Assignment 1
In the forum post, how many rows of sentences does the actual dialogue script contain?
Assignment 2
Retype the part of the forum post starting at "My current code" and ending at "token_count = len(encoding.encode(input_text))".

Dear, all
I’m currently using the latest GPT-4 model API to fine-tune my script, which is about 15,000 tokens long. However, I’m not sure if the API allows me to directly upload a text file like the chatgpt plus interface, so I’m using text input.
The issue I’ve encountered is that the API output only contains 4,095 tokens, and I suspect that the API didn’t fully process my entire script.
To confirm my suspicion, I added a prompt asking it to calculate the number of lines and words in my input script, and the response indeed confirmed that some content was missing.The API report indicates a total of 159 rows of sentences with a combined word count of 4016 words. However, the actual dialogue script consists of 423 rows of sentences with approximately 9615 words.
Could you please advise me on how to handle this issue?
Do I need to change the text format or configure specific GPT parameters?
My current code is quite simple shown below
#the input script
with open('sample2.txt', 'r', encoding='utf-8') as file:
input_text = file.read()
encoding = tiktoken.encoding_for_model("gpt-4-1106-preview") # gpt-3.5-turbo gpt-4 gpt-4-1106-preview
token_count = len(encoding.encode(input_text))
print(f"The text contains {token_count} tokens.") # about 15000 tokens
system_prompt = "As a professional screenwriter, please improve the following script:\n\n" + script_content
response = openai.ChatCompletion.create(
model="gpt-4-1106-preview", #gpt-3.5-turbo-16k gpt-4-1106-preview gpt-3.5-turbo-1106
messages=[
{"role": "system", "content": system_prompt},
{"role": "user", "content": input_text}
]
)
gpt_response = response['choices'][0]['message']['content']
with open('gpt_response.txt', 'w', encoding='utf-8') as file:
file.write(gpt_response)

Extracted information
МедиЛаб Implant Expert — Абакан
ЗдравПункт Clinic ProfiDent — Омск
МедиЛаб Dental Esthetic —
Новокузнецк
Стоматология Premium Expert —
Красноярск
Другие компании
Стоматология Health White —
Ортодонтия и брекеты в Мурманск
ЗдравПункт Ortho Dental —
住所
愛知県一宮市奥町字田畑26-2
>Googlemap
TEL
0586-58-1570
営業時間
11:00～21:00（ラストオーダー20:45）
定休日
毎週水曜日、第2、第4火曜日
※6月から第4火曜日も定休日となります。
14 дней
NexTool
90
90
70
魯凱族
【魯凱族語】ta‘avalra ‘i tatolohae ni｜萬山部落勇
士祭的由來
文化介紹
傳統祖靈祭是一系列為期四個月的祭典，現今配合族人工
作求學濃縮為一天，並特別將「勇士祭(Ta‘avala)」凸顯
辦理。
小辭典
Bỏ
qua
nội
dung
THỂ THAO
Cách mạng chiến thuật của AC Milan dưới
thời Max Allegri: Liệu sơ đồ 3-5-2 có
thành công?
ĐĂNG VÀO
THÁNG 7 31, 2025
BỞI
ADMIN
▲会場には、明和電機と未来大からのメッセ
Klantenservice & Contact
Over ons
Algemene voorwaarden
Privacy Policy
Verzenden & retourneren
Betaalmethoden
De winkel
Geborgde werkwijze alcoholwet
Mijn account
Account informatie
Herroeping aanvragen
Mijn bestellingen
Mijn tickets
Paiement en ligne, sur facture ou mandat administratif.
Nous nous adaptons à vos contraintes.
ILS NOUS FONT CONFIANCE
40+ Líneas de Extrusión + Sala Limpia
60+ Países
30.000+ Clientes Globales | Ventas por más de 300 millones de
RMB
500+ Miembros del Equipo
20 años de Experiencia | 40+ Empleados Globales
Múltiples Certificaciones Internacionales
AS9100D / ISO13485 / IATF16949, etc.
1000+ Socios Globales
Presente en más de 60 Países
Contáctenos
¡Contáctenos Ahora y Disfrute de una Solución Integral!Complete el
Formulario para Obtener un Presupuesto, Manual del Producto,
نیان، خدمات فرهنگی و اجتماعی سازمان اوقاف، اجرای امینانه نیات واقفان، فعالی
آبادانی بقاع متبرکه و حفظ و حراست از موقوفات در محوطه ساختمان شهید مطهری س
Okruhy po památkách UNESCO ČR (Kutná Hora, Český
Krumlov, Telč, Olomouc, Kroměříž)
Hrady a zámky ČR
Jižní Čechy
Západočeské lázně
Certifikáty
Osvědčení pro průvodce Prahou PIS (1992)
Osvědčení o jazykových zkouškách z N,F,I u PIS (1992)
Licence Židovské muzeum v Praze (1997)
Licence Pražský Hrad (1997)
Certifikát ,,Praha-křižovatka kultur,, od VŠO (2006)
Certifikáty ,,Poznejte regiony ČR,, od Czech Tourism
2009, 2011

Solution 1
423 rows

Solution 2
My current code is quite simple shown below
#the input script
with open('sample2.txt', 'r', encoding='utf-8') as file:
input_text = file.read()
encoding = tiktoken.encoding_for_model("gpt-4-1106-preview") # gpt-3.5-turbo gpt-4 gpt-4-1106-preview
token_count = len(encoding.encode(input_text))